• **Entries provided**:
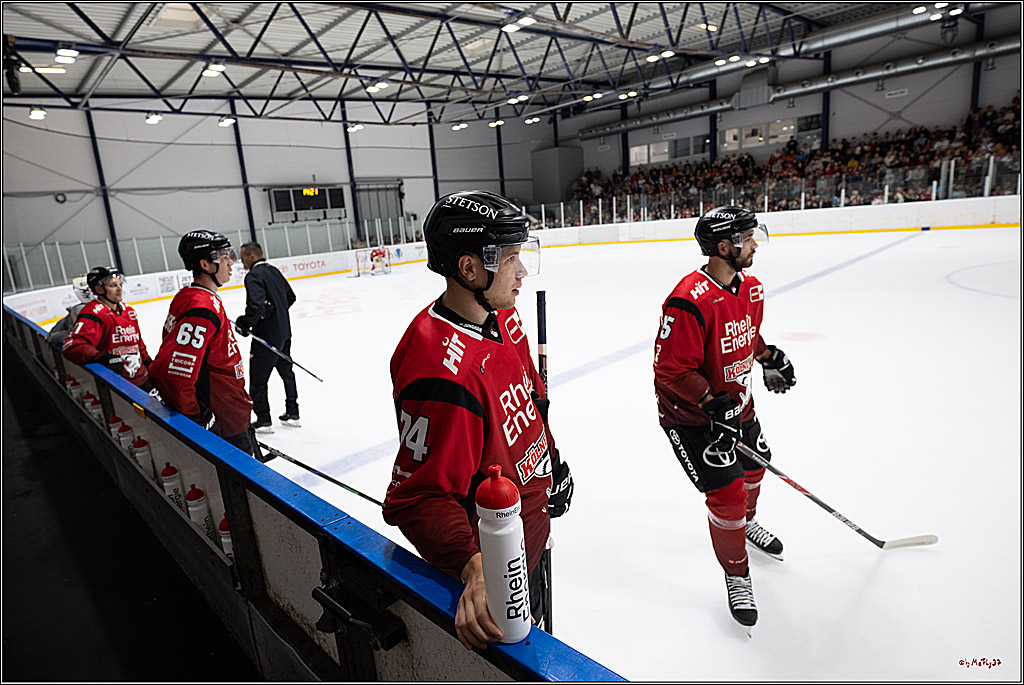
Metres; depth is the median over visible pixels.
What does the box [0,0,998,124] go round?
ceiling
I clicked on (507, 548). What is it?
water bottle
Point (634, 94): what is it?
ceiling light
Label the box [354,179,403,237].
door
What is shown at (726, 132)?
window
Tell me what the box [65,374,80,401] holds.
water bottle
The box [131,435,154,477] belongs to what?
water bottle
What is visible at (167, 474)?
water bottle
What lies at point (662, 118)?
ventilation duct
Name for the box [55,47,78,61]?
ceiling light
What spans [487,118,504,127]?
ceiling light
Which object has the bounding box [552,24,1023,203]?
right wall
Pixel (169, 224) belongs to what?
back wall
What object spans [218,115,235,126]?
ceiling light
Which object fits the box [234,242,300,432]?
man
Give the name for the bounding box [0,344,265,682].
floor
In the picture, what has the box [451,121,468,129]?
ceiling light
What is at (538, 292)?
hockey stick
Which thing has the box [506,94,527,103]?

• **Requirement**: Copy out all the data exactly; skip the pictures.

• **Exercise answer**:
Metres; depth is the median over visible pixels.
What does the box [0,0,998,124] go round?
ceiling
I clicked on (507, 548). What is it?
water bottle
Point (634, 94): what is it?
ceiling light
Label the box [354,179,403,237].
door
What is shown at (726, 132)?
window
Tell me what the box [65,374,80,401] holds.
water bottle
The box [131,435,154,477] belongs to what?
water bottle
What is visible at (167, 474)?
water bottle
What lies at point (662, 118)?
ventilation duct
Name for the box [55,47,78,61]?
ceiling light
What spans [487,118,504,127]?
ceiling light
Which object has the bounding box [552,24,1023,203]?
right wall
Pixel (169, 224) belongs to what?
back wall
What object spans [218,115,235,126]?
ceiling light
Which object fits the box [234,242,300,432]?
man
Give the name for the bounding box [0,344,265,682].
floor
In the picture, what has the box [451,121,468,129]?
ceiling light
What is at (538, 292)?
hockey stick
Which thing has the box [506,94,527,103]?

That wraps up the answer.